**Provided text**
= = = =
Winds of change blow in Knox
By Zach Simeone
KNOX The town is developing wind-power regulations, while associates of Helderberg Community Energy look at new ways to approach their wind project and analyze the data from the recently decommissioned meteorological tower on Middle Road.
A draft law has been circulating, though the planning board is working on several textual changes on the order of the town board.
The Hilltowns, two years ago, had no zoning on wind power when Shell WindEnergy made plans to line the crest of the Helderbergs with turbines; the company eventually withdrew its plans.
“We’re still working hard on it,” said Daniel Driscoll, a longtime member of the planning board. “The item that we’re working on next, I think, is causing some detailed discussions, and that is protecting residents in the area from property devaluation that might result from the construction of a commercial wind turbine farm. So, that’s going to be the issue that we deal with next, I believe. But I think we’re getting very close.”
= = = =
**Data shown**
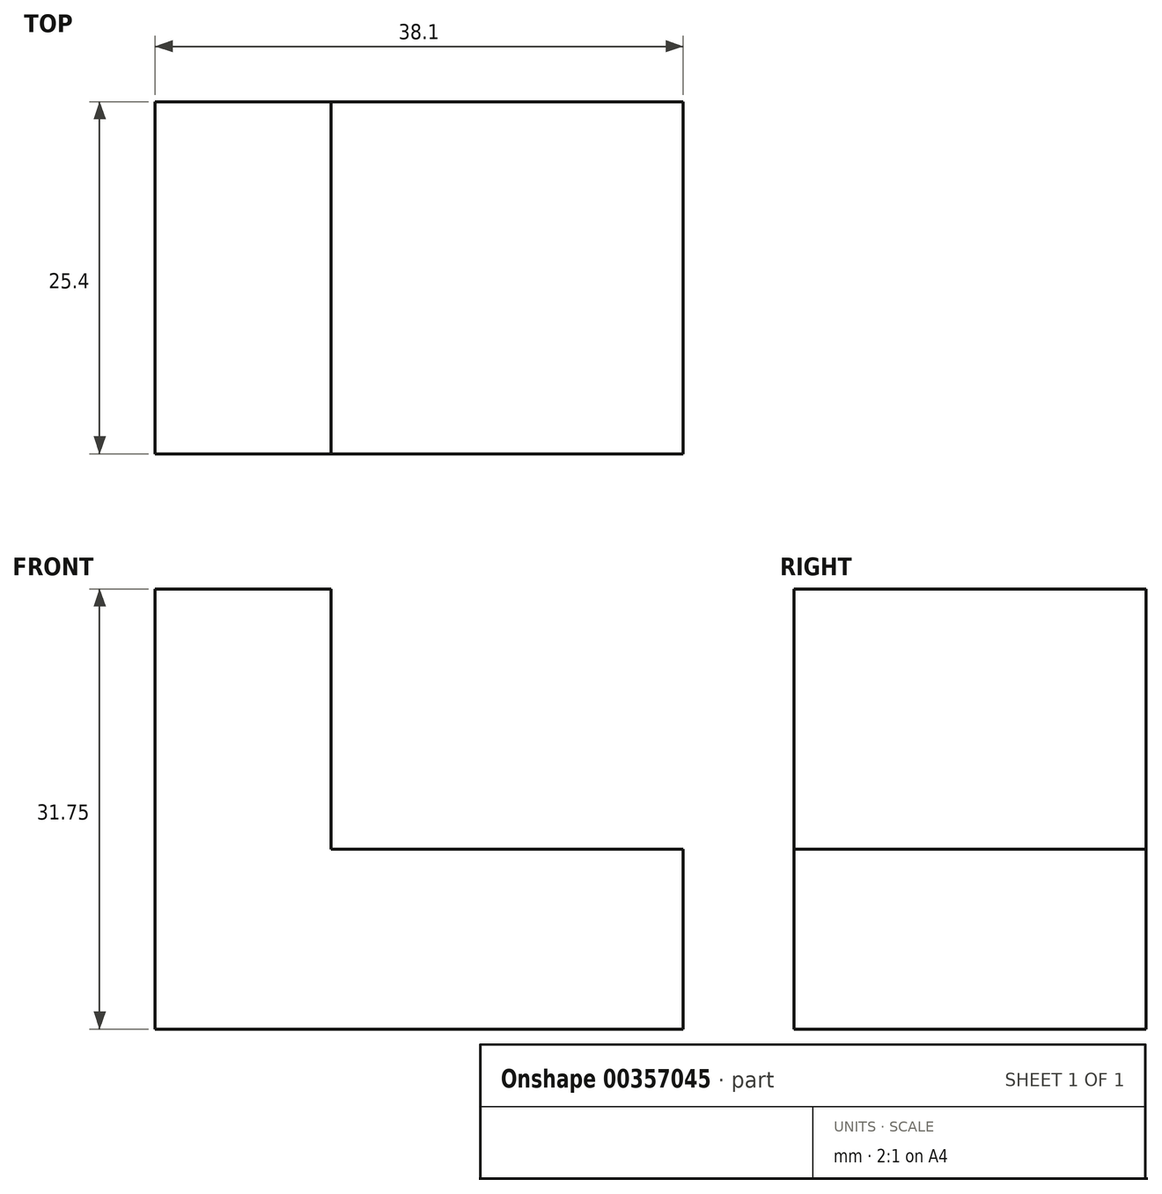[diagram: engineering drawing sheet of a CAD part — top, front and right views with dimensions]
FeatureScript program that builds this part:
= = = =
**Directions**
1/ Reproduce the passage of the Knox wind-power article that begins with the words containing "A draft law" and ends with "withdrew its plans.".
2/ Answer these questions using the Knox wind-power article:
(a) What road was the recently decommissioned meteorological tower on?
(b) Which company made plans to line the crest of the Helderbergs with turbines?
(c) Which board is Daniel Driscoll a longtime member of?
The data here is from a separate source.

**Expected results**
1/
A draft law has been circulating, though the planning board is working on several textual changes on the order of the town board.
The Hilltowns, two years ago, had no zoning on wind power when Shell WindEnergy made plans to line the crest of the Helderbergs with turbines; the company eventually withdrew its plans.

2/
(a) Middle Road
(b) Shell WindEnergy
(c) The planning board